WORKING DATA:
══════════

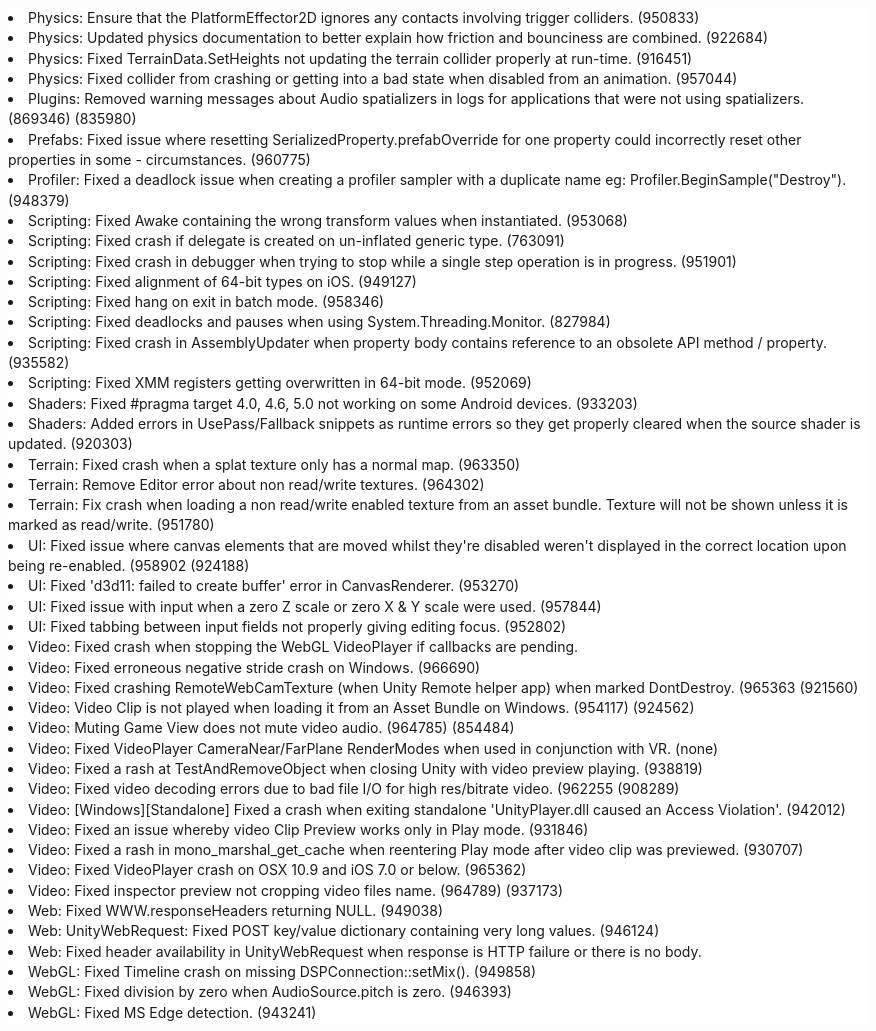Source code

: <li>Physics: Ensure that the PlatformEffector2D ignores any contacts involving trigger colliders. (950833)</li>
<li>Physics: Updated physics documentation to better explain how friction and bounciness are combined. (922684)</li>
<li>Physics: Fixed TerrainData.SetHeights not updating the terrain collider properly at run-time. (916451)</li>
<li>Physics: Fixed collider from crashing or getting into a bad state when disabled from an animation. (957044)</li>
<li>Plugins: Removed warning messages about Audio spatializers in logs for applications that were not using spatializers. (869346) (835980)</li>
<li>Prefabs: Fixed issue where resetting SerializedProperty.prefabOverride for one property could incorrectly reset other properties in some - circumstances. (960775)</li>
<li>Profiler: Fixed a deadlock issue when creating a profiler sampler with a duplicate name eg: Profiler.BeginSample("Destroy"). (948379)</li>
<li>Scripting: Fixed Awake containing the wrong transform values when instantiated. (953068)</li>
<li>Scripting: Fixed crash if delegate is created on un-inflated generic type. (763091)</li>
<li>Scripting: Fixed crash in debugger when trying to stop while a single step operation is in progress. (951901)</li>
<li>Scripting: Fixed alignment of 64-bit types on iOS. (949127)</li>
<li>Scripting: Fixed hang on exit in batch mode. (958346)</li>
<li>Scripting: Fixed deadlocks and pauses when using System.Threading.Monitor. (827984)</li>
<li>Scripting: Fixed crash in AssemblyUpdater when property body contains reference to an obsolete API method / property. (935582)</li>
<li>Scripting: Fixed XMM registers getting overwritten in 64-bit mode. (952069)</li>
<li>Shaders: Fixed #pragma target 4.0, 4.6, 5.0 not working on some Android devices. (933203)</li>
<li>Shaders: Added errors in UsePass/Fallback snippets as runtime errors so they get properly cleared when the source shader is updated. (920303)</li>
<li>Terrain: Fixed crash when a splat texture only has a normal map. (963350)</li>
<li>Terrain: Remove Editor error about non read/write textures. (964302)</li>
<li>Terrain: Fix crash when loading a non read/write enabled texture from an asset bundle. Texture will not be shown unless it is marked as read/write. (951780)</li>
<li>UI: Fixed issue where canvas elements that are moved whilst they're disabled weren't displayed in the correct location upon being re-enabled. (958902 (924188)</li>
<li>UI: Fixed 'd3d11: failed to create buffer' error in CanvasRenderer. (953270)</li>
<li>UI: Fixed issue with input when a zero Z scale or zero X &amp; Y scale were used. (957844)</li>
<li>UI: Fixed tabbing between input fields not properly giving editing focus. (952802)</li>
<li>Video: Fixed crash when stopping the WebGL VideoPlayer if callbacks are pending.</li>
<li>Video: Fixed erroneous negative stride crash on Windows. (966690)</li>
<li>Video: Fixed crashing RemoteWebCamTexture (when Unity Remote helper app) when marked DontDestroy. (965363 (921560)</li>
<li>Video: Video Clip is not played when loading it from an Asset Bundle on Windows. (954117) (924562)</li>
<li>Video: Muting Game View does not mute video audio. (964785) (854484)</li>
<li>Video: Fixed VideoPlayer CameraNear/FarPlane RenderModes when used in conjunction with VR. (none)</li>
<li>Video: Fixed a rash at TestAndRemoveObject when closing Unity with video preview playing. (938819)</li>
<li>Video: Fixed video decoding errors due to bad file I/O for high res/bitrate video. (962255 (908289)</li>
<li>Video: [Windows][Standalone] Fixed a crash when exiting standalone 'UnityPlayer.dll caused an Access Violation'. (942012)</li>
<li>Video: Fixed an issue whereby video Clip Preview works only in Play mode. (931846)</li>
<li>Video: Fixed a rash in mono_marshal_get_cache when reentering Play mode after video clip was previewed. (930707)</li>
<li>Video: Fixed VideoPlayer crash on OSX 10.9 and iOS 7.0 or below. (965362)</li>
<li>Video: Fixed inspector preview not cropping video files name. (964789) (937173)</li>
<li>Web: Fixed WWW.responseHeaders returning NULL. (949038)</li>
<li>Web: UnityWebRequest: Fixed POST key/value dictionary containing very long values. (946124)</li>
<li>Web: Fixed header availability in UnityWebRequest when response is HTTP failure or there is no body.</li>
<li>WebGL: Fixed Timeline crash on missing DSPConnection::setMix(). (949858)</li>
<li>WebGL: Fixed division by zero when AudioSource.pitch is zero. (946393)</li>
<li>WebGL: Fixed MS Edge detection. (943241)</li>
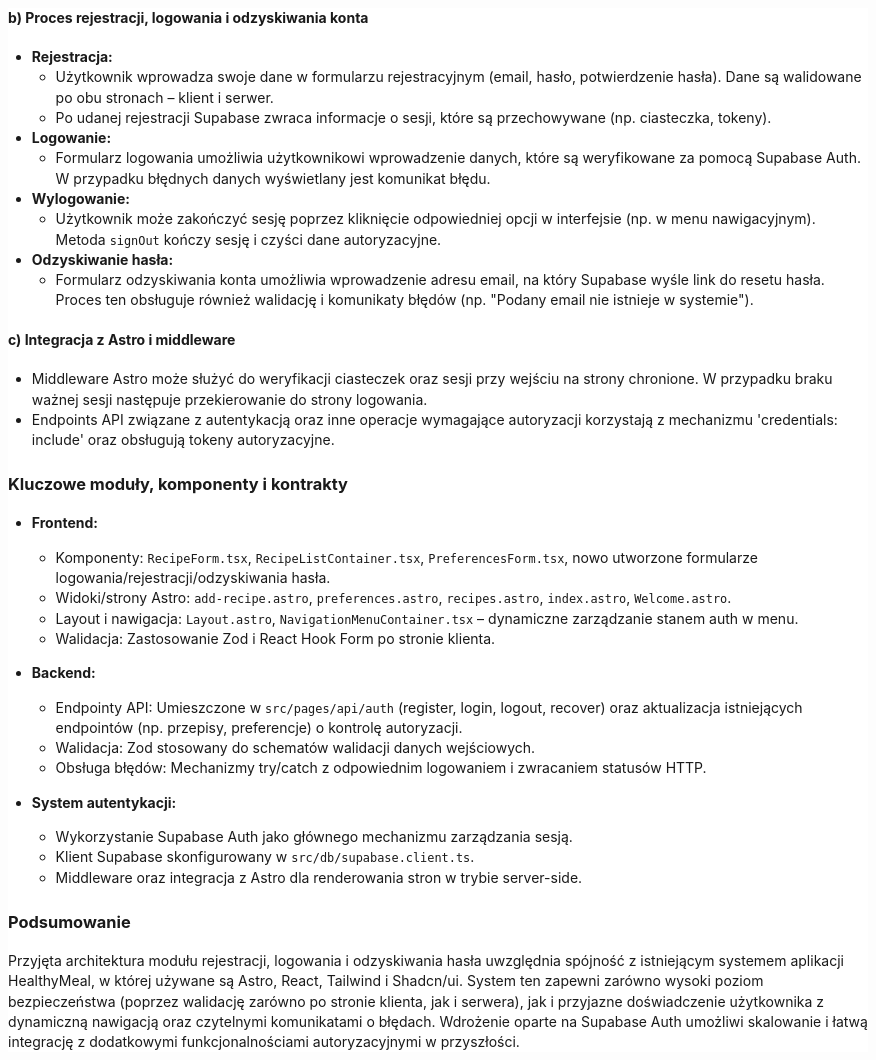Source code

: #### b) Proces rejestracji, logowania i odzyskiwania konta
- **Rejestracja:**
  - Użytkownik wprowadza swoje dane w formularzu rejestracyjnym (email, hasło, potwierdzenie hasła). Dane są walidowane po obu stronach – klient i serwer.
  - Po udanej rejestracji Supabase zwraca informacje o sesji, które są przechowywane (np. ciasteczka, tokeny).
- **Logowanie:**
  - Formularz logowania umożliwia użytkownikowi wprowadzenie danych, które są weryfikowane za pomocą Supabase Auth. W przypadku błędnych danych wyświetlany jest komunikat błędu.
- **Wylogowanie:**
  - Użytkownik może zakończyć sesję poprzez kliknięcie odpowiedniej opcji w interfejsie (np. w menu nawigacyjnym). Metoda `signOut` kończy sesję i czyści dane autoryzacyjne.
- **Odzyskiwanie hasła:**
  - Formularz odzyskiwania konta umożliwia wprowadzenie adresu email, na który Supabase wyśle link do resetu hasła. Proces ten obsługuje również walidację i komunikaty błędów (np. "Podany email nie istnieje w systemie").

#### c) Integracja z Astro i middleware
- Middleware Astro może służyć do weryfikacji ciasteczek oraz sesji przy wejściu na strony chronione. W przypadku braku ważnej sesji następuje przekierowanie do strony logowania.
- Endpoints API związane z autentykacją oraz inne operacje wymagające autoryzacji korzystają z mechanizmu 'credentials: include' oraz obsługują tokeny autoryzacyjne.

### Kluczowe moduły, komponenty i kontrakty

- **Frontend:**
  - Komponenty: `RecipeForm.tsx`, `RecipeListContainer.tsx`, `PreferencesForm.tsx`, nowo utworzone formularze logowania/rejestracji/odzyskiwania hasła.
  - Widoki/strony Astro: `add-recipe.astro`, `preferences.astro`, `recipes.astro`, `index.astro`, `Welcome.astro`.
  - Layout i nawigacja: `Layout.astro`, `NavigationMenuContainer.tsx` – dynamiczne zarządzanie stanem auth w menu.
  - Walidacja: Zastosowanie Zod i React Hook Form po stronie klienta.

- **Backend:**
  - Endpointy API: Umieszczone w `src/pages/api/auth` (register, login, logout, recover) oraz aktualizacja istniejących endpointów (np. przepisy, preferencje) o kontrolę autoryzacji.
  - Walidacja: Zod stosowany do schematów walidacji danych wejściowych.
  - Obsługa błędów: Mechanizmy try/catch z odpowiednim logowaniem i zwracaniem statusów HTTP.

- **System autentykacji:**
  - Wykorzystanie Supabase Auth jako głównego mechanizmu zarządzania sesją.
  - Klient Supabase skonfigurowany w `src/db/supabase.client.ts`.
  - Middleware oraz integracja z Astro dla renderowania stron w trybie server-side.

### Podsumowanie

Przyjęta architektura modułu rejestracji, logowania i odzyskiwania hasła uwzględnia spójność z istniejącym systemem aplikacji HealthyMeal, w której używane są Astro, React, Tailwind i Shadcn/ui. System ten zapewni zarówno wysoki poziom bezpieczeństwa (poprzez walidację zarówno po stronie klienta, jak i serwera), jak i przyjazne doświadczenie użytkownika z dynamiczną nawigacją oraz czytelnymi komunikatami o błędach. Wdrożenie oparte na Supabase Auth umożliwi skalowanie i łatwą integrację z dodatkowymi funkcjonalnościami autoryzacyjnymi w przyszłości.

══════════

Rename "Shadcn/ui" to "Radix UI" in the part of the items that opens with the line containing "### Podsumowanie" and closes with the last line of the items. Give only those lines again, with everything else unchanged.

### Podsumowanie

Przyjęta architektura modułu rejestracji, logowania i odzyskiwania hasła uwzględnia spójność z istniejącym systemem aplikacji HealthyMeal, w której używane są Astro, React, Tailwind i Radix UI. System ten zapewni zarówno wysoki poziom bezpieczeństwa (poprzez walidację zarówno po stronie klienta, jak i serwera), jak i przyjazne doświadczenie użytkownika z dynamiczną nawigacją oraz czytelnymi komunikatami o błędach. Wdrożenie oparte na Supabase Auth umożliwi skalowanie i łatwą integrację z dodatkowymi funkcjonalnościami autoryzacyjnymi w przyszłości.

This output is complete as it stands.